It’s the Data, Stupid! May 5, 2008Posted by gordonwatts in computers.
I’ve mentioned before that I think multicore computing is going to hit HEP hard. The basic problem is that we run all of our jobs in an embarrassingly parallel way. If the machine has 8 cores on it, then we run 8 reconstruction jobs. There is nothing wrong with this on the surface, and, indeed, performance tests indicate that so far we observe an almost linear speed increase as a function of the number of cores.
The problem, I fear, is getting data on and off the chip with the many cores. For code to run fast it must be well fed with CPU instructions and the data it is processing. Memory and the CPU have only so much bandwidth. The HEP way of running means that all the various cores are working on very different things – different data, different code – which means on-chip cache hits will be low – requiring more data from outside the chip.
At some point this has to start to impact performance. We’ll see that when we start getting linear increases in performance.
Ars had a nice article a day or so ago on this issue when discussing the various processors and their multi-core capabilities. The study they reference looks specifically at the memory bandwidth. IBM’s cell processor did the best – this is the chip used in the PS3 gaming console. It was specifically designed for high memory bandwidth. Intel’s architectures didn’t do nearly as well, however.
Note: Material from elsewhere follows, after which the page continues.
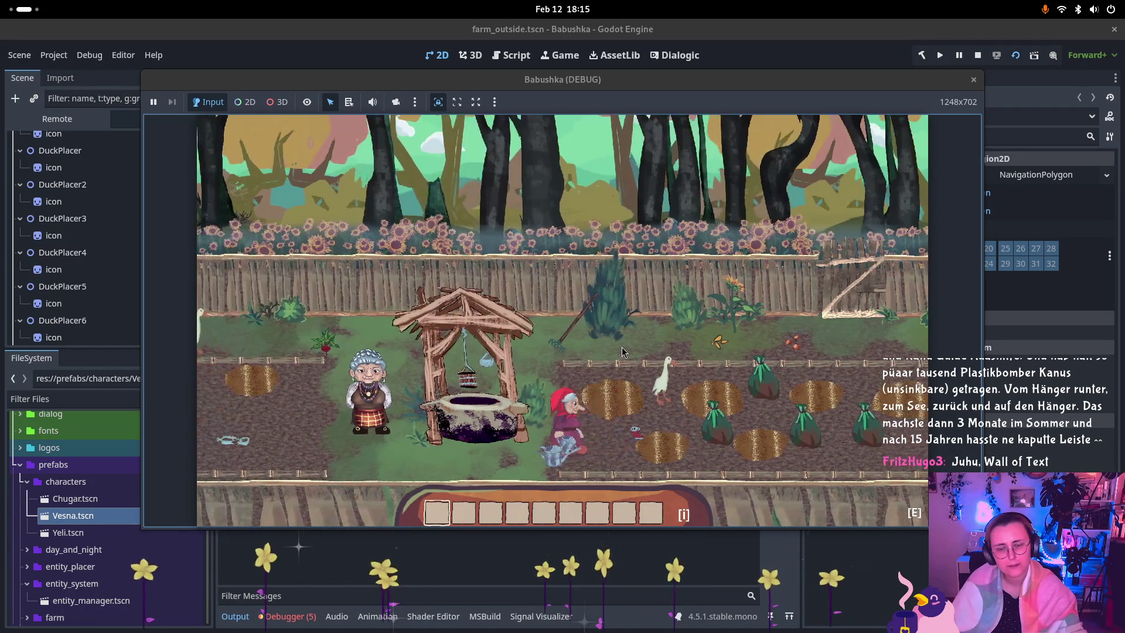
key(a)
I also found it in interesting that before they were able to test the memory bandwidth they had to deal with some other bottlenecks in the Intel chips. Specifically, the Translation Lookaside Buffer (TLB) (see section 4.1 of the paper for a detailed discussion). Basically, every time the CPU goes to memory it must translate the requested memory address into a physics memory address. To speed up this process, the CPU maintains a cache of these translations. If you hit the cache your memory access proceeds at a very quick speed. If you don’t, then things grind to a halt while the CPU calculates the translation. If you are accessing data spread over a large area of memory you are bound to constantly be overflowing the the TLB cache. This is interesting because it strongly resonates with one of the presentations on optimizing CMS code at CHEP. Specifically, their memory allocation and deallocation (see page 18 of the talk). This means the CPU is constantly jumping around from whatever code it is working on, to the alloc/dealloc, to scanning memory for free blocks – all these operations use up slots in the TLB without actually “getting work done”.
Fortunately, in the Ars article, they mention that the CPU manufactures, like Intel, are aware of this, and the next generation of chips will have much larger TLB’s – which should help with this issue. It is always the next generation, isn’t it?🙂
I wonder if we in HEP will ever hit this memory bandwidth bottleneck? Perhaps when we have 8 cores on a chip (when is that predicted to happen? Next year!? :-)). Getting around the bottleneck will require some major work in how we write our code: it is all inherently single-threaded.
BTW, the point of this study was to optimize a physics simulation — a magnetohydrodynamic system. Physics is everywhere!